ANCA serology, which is explored in seasonality across other countries, is not presented in our data. However, patients with renal involvement are nearly always ANCA positive. A patient with suspected nephritis and positive ANCA serology has a >95% association of kidney histology findings relating to AAV.⁴⁷

Concerning kidney pathology, biopsy findings were not classified according to the Berden⁴⁸ histopathological classification; therefore, we are unable to make comparisons by subtype. We also cannot exclude the presence of coexisting antiglomerular basement membrane (anti-GBM) disease. Anti-GBM disease is likely to represent small numbers if occurring.

Our data suggest that further analysis of environmental factors in rural areas is warranted to elucidate the aetiology and pathogenesis of GPA. It would also be of interest to study the impact of rurality and socioeconomic deprivation on relapse rate, renal survival and patient survival in AAV.

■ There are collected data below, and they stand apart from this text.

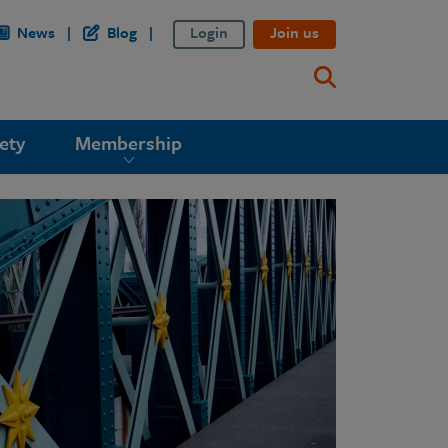
News
Blog
Login
Join us
ety
Membership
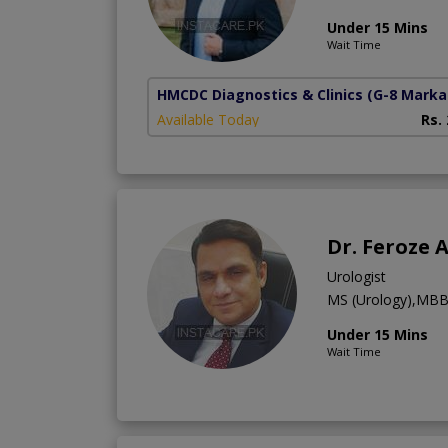
Under 15 Mins
Wait Time
HMCDC Diagnostics & Clinics
(G-8 Marka
Available Today
Rs.
Dr. Feroze
Urologist
MS (Urology),MB
Under 15 Mins
Wait Time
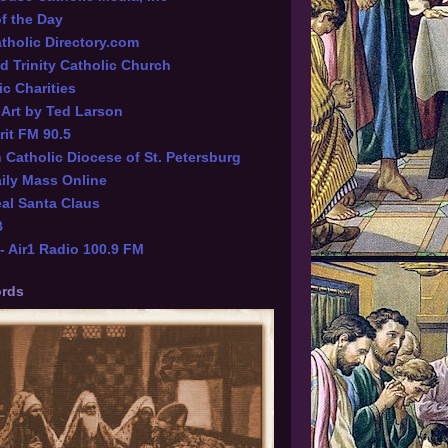
of the Day
tholic Directory.com
d Trinity Catholic Church
ic Charities
l Art by Ted Larson
rit FM 90.5
Catholic Diocese of St. Petersburg
ily Mass Online
al Santa Claus
B
 Air1 Radio 100.9 FM
rds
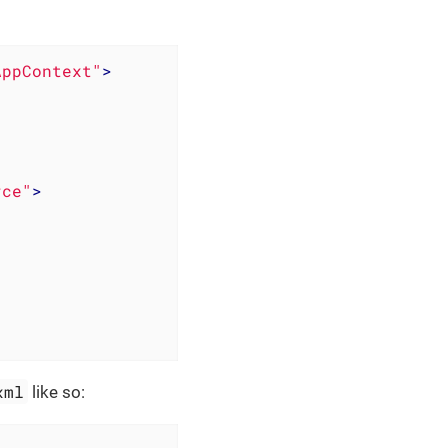
AppContext"
>
rce"
>
xml
like so:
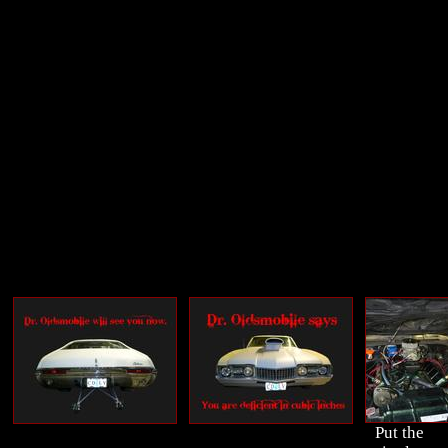
Put the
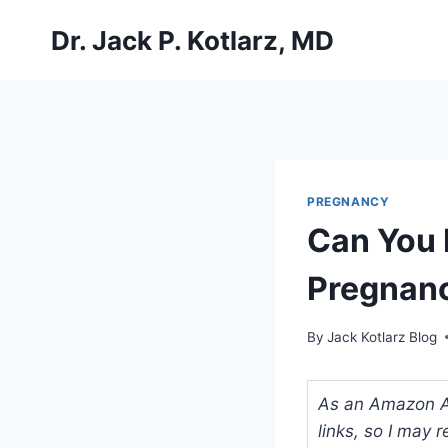
Skip
Dr. Jack P. Kotlarz, MD
to
content
PREGNANCY
Can You 
Pregnan
By
Jack Kotlarz Blog
As an Amazon Ass
links, so I may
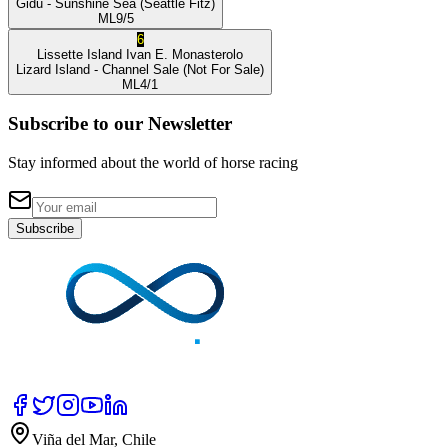
Gidu
- Sunshine Sea
(Seattle Fitz)
ML
9/5
6
Lissette Island
Ivan E. Monasterolo
Lizard Island
- Channel Sale
(Not For Sale)
ML
4/1
Subscribe to our Newsletter
Stay informed about the world of horse racing
Subscribe
Viña del Mar, Chile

This complete national dataset identifies a significant association between a diagnosis of renal GPA and living in a rural area. Contrary to previous studies, we did not observe seasonal variation in the incidence of AAV diagnosed on kidney biopsy. Additionally, there was no difference in the incidence of renal AAV across the spectrum of socioeconomic deprivation in Scotland. Understanding the influence of environmental factors in the incidence of renal AAV provides insight into underlying pathogenesis, informs and also directs health policy and resources.

Data availability statement

Data described in the manuscript is available on reasonable request. Further information, including the procedures for obtaining and accessing data is found from https://www.ndc.scot.nhs.uk/National-Datasets/data.asp?SubID=15

phs.srr@phs.scot

Ethics statements

Patient consent for publication

Not required.

Ethics approval

The Scottish Renal Biopsy Registry is part of the Scottish Renal Registry and has multisite ethical approval for data collection and epidemiological analysis.